RÉFORME DU RÉGIME DE SÉCURITÉ SOCIALE DES ARTISTES AUTEURS

saison 2 - épisode 7 : le courrier des organisations professionnelles aux ministères de la Santé et de la Culture

REFORME AU POINT MORT, DROITS SOCIAUX A VAU-L’EAU.

Le courrier des organisations professionnelles aux ministères de la Santé et de la Culture.

Paris, le 12 décembre 2014

Objet : Dysfonctionnements des organismes sociaux et concertation sur la réforme visant à consolider le régime social des artistes auteurs.

Madame la Ministre,

En mars 2013, le gouvernement, et plus particulièrement votre ministère, s’est engagé à « améliorer la couverture sociale et la qualité de service dont bénéficient les artistes auteurs. » Le communiqué de presse ministériel précisait : «  Par cette réforme, le Gouvernement entend conforter la protection sociale des dizaines de milliers de travailleurs qui contribuent, par leur engagement professionnel, à l’économie créative et à la vie artistique et culturelle de notre pays. ».

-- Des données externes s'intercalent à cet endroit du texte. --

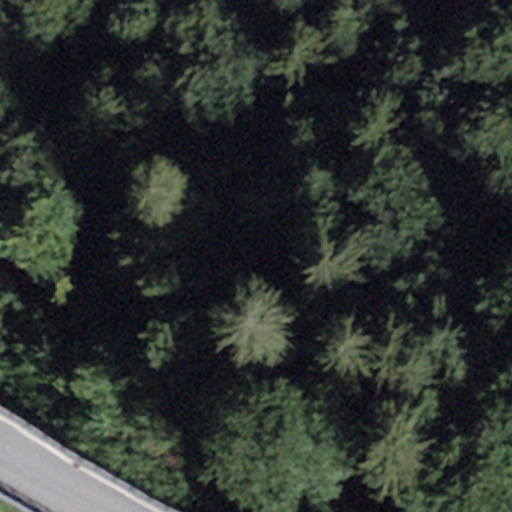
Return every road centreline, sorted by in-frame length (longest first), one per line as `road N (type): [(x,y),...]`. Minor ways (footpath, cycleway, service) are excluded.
road 1 (track): [(511,83),(460,81),(369,34),(340,0)]
road 2 (tertiary): [(108,511),(0,451)]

Par courrier du 18 novembre 2013, votre ministère a communiqué aux organisations professionnelles le rapport sur la « consolidation du régime des artistes auteurs » qui lui avait été remis par l’IGAC-IGAS en juin 2013. Le courrier spécifiait : « ce rapport formule un ensemble de propositions sur la modernisation de la gestion du régime et sur son adaptation à l’évolution des conditions d’exercice d’activité des artistes auteurs. Il constitue la base d’une concertation que les ministères concernés entendent mener avec toutes les parties prenantes ». Il concluait en annonçant « la mise en place d’un cadre et d’un calendrier de discussion qui permettra à chacun d’apporter sa contribution à la consolidation du régime. »

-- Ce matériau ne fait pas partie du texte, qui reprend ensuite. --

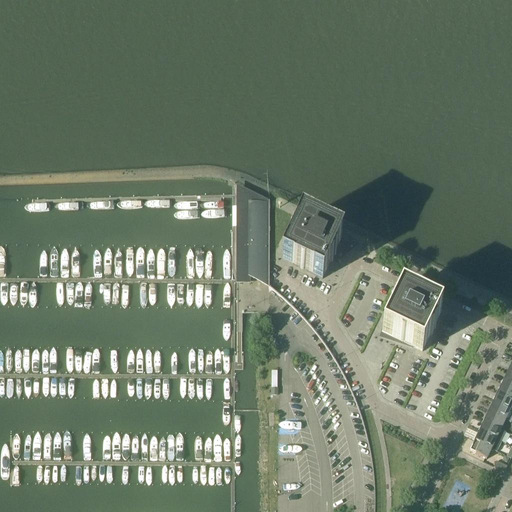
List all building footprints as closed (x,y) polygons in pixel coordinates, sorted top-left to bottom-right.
[(248,277),(268,287),(269,288),(269,203),(269,202),(268,204),(240,190),(240,268),(239,270),(239,273),(240,275),(242,277),(244,277),(248,277)] [(282,260),(304,271),(322,280),(333,256),(343,247),(347,249),(349,243),(301,220),(282,260)] [(401,293),(392,311),(383,329),(383,330),(382,333),(411,347),(422,352),(441,312),(401,293)] [(511,376),(507,374),(502,384),(511,388),(511,376)] [(511,388),(502,384),(497,394),(511,400),(511,388)] [(511,400),(497,394),(493,403),(511,412),(511,400)] [(511,420),(511,412),(493,403),(488,413),(505,421),(510,424),(511,420)] [(505,421),(488,413),(483,423),(500,431),(505,421)] [(506,433),(500,431),(483,423),(479,432),(501,443),(506,433)] [(501,443),(479,432),(474,442),(491,450),(496,453),(501,443)] [(491,450),(474,442),(469,452),(486,460),(491,450)] [(496,462),(493,468),(504,473),(507,467),(496,462)]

Nos attendons toujours la mise en place du cadre et du calendrier de discussion sur cette consolidation tant attendue et mainte fois repoussée de notre protection sociale.

En effet, à ce jour, l’ensemble des « parties prenantes », organisations professionnelles des artistes auteurs et organisations professionnelles des diffuseurs n’ont jamais été réunies.

Il y a maintenant presqu’un an, parmi les 28 recommandations du rapport, les organisations professionnelles des artistes auteurs ont été consultées exclusivement sur la recommandation N°6 (suppression de la distinction assujettis/affiliés). Depuis les ministères concernés ne nous ont jamais fait savoir leur propre position à ce sujet. Ils n’ont initié aucune autre réunion de concertation, ni sur l’ensemble du projet de réforme, ni sur les modalités de sa mise en œuvre, notamment son ordonnancement dans le temps..

Des aménagements législatifs et réglementaires étant nécessaires, comme prévu, nous entendons que « l’ensemble de ces propositions » fasse « l’objet d’une concertation avec toutes les parties intéressées, avant d’être présenté au Parlement. »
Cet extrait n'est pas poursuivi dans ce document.